My family had a room that we called the Library, but even back then I knew it was really just our dining room with a few bookshelves around a small table. When I was a kid I would look up at this tower of books though and wonder at all those people and ideas and stories, it was simply overwhelming. I was told that all these books are precious things — they must never be folded, bent, or broken. Any smudges or notes on a book is heresy and our reading should always be a clean activity since it’s what separates us from the beasts.

Preservation of all sacred texts — from expensive fine print books, all the way down to pulp-paperback novels — was the most important thing in the world.

Years later, when I began reading everything I could in my early teens, I snuck into the Library one day and discovered, to my horror, that all the books were in pristine condition. It was row after row, shelf after shelf. Something clicked and I knew I had found a horrible secret about my family: they had bought these books to be displayed like jewelry, rather than to be read.

In that moment I knew that all those dumb rules around reading and books was dead wrong and that there was nothing sadder in this world than an unused book — clean, without notes or scribbles, without coffee or fingerprints, without any trace of the reader at all.

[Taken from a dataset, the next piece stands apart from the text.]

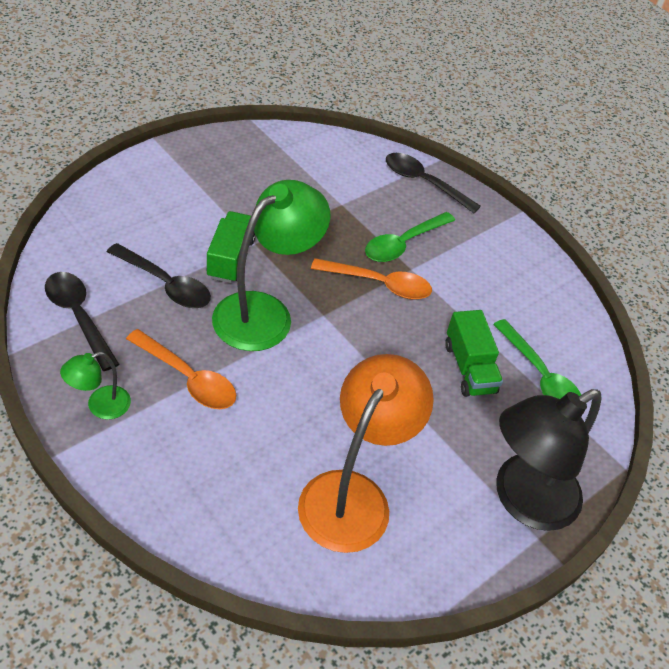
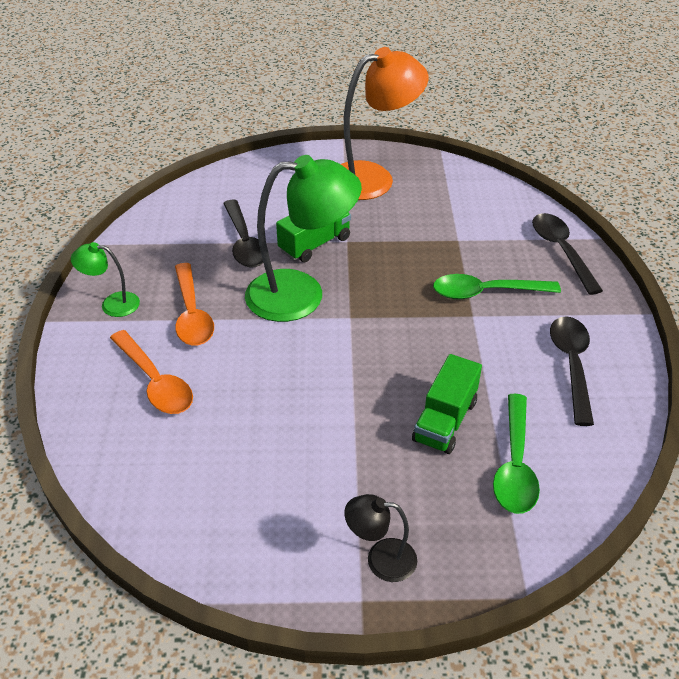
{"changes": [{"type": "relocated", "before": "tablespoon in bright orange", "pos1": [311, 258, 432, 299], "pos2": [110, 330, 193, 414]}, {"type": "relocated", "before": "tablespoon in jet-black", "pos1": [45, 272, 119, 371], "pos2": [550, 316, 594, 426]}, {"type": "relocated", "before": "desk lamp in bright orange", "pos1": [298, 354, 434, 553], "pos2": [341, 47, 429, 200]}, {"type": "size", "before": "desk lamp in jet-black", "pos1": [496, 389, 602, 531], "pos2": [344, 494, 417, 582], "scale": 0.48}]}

Now here’s the secret: good reading is messy reading.

If I want the kind of novel that gets deep into my bones, the sort of non-fiction mystery that stays with me years after the fact, then I must bring the sticky notes and pens and pencils and let my books get scuffed and scraped along the way. I should always walk away from a book with visible progress of my reading and if there’s no scribbles in the margins then the reading simply wasn’t good enough — a new book must be immediately prepared.

After years of treating my books as if they ought to be preserved in a museum, I now believe that you should honor the books by breaking them. Read them all so messily! Fold them, bend them, tear them! Throw them into your backpack or leave them open in Jenga-like towers by the side of your bed. Don’t fret about stains or torn edges or covers left dangling off the spine after years of reading.

That is what a book is. That is what a book is for.